私が屋上のフェンスに掴まって空を眺めていると、足音もなくその人はやって来た。
「やぁ」
第一声を耳にして、私はパッと振り返る。
「先生……!」
落ち着いた声。穏やかな瞳。纏う柔和な雰囲気。そして今日も、先生からはどこか懐かしい匂いがした。
「心のわだかまりは解けたかい?」
「はい。私の気持ちを初めて両親にぶつけました。絶対聞き入れてもらえないって思っていたけど、両親は誠実に応えてくれました」
優しい笑みで問われ、私は真っ直ぐに先生を見つめて答えた。
「そう」
先生は静かに頷いた。
「私、他県の大学を目指すことにしたんです。合格したら家からは通えないので、一人暮らしをすることになります」
「そうか」
「先生、昨日の言葉を訂正してもいいですか。私、お兄ちゃんのことも両親のことも、本当は嫌いなんかじゃないんです」
兄も両親も、かけがえのない家族だ。一緒にいれば綺麗ごとじゃない、いろんな感情を抱くこともある。そのひとつに嫌いな一面があったことも事実。だけど、それが家族を語るすべてじゃない。
本当は家族のこと、大切に思っていたのだ──!
「知ってたよ。君がお兄さんのこと、ご両親のこと、本当はすごく愛しているってちゃんとわかっていたよ」
先生はやわらかに目を細め、白い歯をこぼす。
夏の日差しの下で見る、先生の笑顔がなんとも言えずまぶしくて、私もまた目を細くした。
「君自身はどうだい?」
「え?」
「自分のことは嫌いなままかい?」
一瞬理解が追いつかなかったのは、その質問が私にとって予想外だったから。不思議なことに、私は自分自身については、まるで考えていなかったのだ。
瞬きを繰り返しながら少し逡巡し、私は口を開いた。
「間違いなく、昨日までは嫌いでした。今もまだ、よくわかりません。……でも、これからは自分が好きな自分でいられるように、そういうふうに行動したいと思ってます」
「いい表情だ。君はもう、大丈夫だね。自分で選んだ道を、自分の足で歩いていける」
先生は目尻を下げ、頭ひとつ分高い位置から私を見下ろす。その瞳はなにかが吹っ切れたかのように晴れやかで、なのに少し寂しそうだった。

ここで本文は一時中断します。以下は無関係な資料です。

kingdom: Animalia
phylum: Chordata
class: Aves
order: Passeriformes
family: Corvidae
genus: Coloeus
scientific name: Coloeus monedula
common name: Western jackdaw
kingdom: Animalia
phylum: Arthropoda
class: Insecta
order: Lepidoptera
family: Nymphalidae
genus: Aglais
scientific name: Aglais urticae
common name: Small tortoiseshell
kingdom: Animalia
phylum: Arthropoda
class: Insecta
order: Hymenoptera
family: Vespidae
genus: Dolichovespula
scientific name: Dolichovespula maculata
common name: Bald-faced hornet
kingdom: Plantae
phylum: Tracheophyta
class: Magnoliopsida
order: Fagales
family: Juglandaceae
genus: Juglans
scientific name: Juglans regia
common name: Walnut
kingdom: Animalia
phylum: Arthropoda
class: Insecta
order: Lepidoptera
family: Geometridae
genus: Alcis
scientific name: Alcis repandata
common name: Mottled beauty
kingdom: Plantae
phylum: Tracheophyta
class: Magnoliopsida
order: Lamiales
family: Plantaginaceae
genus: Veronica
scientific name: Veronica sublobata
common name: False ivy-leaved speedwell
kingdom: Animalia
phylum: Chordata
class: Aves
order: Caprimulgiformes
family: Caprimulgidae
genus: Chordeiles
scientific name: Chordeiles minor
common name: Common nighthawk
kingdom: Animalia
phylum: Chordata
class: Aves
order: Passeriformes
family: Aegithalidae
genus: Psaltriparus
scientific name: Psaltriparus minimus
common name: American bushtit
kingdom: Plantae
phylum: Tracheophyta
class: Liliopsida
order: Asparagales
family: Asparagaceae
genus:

……やっぱり私、先生に似た人を知っているような気がする。
──ブワァアア。
その時、屋上に一陣の風が吹き抜ける。
「あっ」
私は咄嗟に先生から視線を外し、風を孕んではためくスカートと髪を抑えて俯いた。
「今のすごい風でしたね。あれ? ……先生? 先生!?」
風が去り、私がゆっくり隣を見上げると、不思議なことにさっきまで隣にいたはずの先生がいなくなっていた。慌てて周囲を見渡すけれど、先生の姿はどこにもなかった。
私はわななく唇を噛みしめて俯いた。
……本当は、捜すまでもない。だって、先生は──。
私はへなへなとフェンスにもたれかかり、おもむろに空を仰ぐ。
照り付ける太陽のあまりのまぶしさに目を瞑ると、瞼の裏に優しい微笑みをたたえた先生の姿が鮮やかに浮かび上がった。そうして先生の笑顔は、いつしか兄の無邪気な笑顔と折り重なるようにひとつになった。
私はずっと、誰かに背中を押して欲しかった。同時に、私の心には兄に対する引け目があり、私の決断が兄によって許されることを望んでいたのだ。
先生は、そんな私の願望が作り上げた幻。だから先生の声は、兄の声。懐かしいと感じた匂いも、少し下がった目尻も、全て兄のそれと同じだったのだ。
私はゆっくり目を開くと、前を見据えた。
これから私は、自分で選んだ自分の人生を歩んでいく。だけど、この決断は決っしてお兄ちゃんを蔑ろにするものじゃない。お兄ちゃんが私にとって大切な家族であることは揺るぎない真理なのだから。
フェンスに背を向けると、私は夏空の下、晴れやかな心で大きく一歩を踏み出した──。